(Structured diff data)

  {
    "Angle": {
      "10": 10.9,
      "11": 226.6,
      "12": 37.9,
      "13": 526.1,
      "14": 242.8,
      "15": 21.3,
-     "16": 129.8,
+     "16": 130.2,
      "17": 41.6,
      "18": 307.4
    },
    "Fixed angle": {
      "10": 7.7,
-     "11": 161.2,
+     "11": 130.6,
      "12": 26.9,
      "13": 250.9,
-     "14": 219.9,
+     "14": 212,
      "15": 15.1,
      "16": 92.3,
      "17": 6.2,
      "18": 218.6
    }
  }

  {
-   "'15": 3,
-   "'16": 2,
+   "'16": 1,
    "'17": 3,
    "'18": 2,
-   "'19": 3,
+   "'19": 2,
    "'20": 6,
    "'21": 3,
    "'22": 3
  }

==

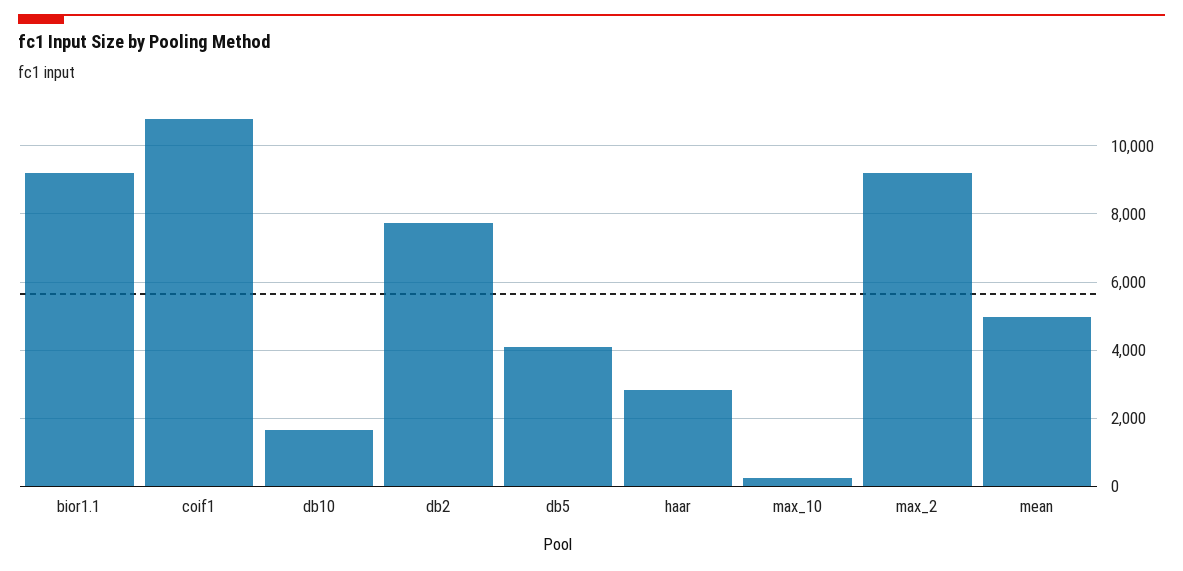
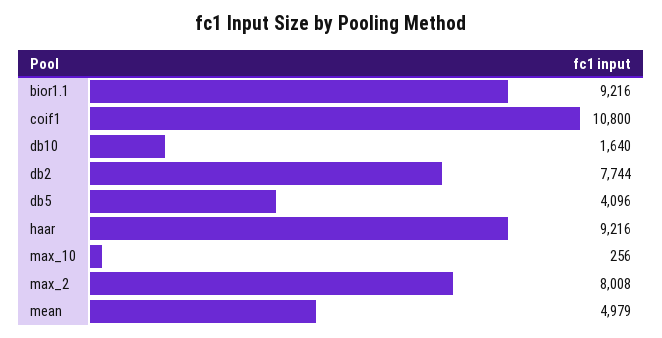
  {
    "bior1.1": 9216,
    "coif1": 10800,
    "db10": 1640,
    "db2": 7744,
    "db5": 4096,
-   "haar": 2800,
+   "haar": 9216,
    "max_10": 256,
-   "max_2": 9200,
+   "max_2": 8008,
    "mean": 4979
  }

* * *

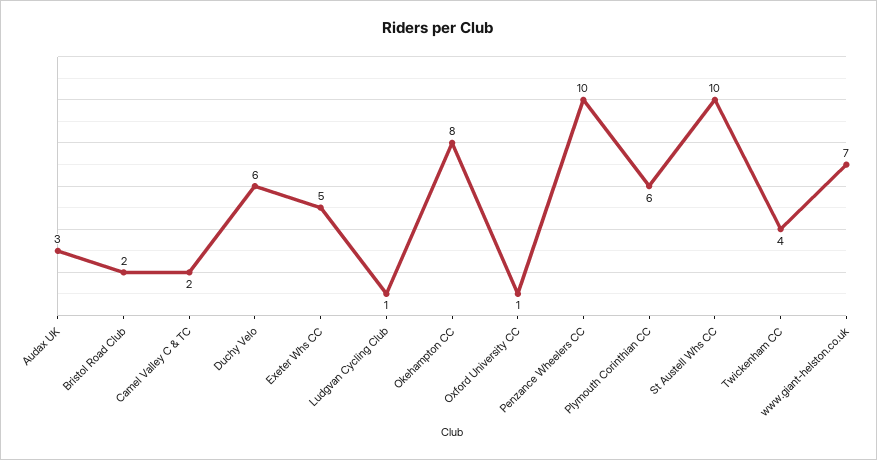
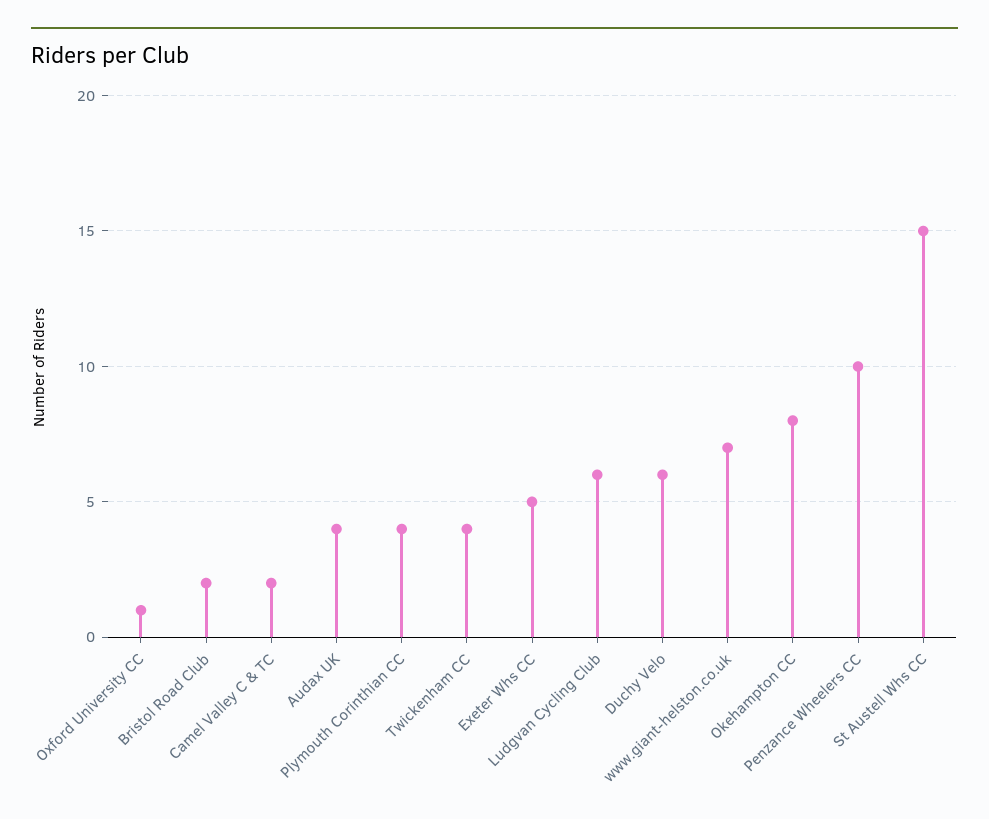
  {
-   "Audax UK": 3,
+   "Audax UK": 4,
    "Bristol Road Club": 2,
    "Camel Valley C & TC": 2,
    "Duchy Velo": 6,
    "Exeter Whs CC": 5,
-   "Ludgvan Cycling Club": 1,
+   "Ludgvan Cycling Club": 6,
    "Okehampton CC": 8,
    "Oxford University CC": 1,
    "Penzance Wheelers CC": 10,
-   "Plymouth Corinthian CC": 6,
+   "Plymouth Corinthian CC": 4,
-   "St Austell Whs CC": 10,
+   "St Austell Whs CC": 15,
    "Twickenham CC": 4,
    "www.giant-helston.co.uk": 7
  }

- [Activity]: Scan the data for lines containing "Corinthian" and copy all of them.

- [Written answer]:
-   "Plymouth Corinthian CC": 6,
+   "Plymouth Corinthian CC": 4,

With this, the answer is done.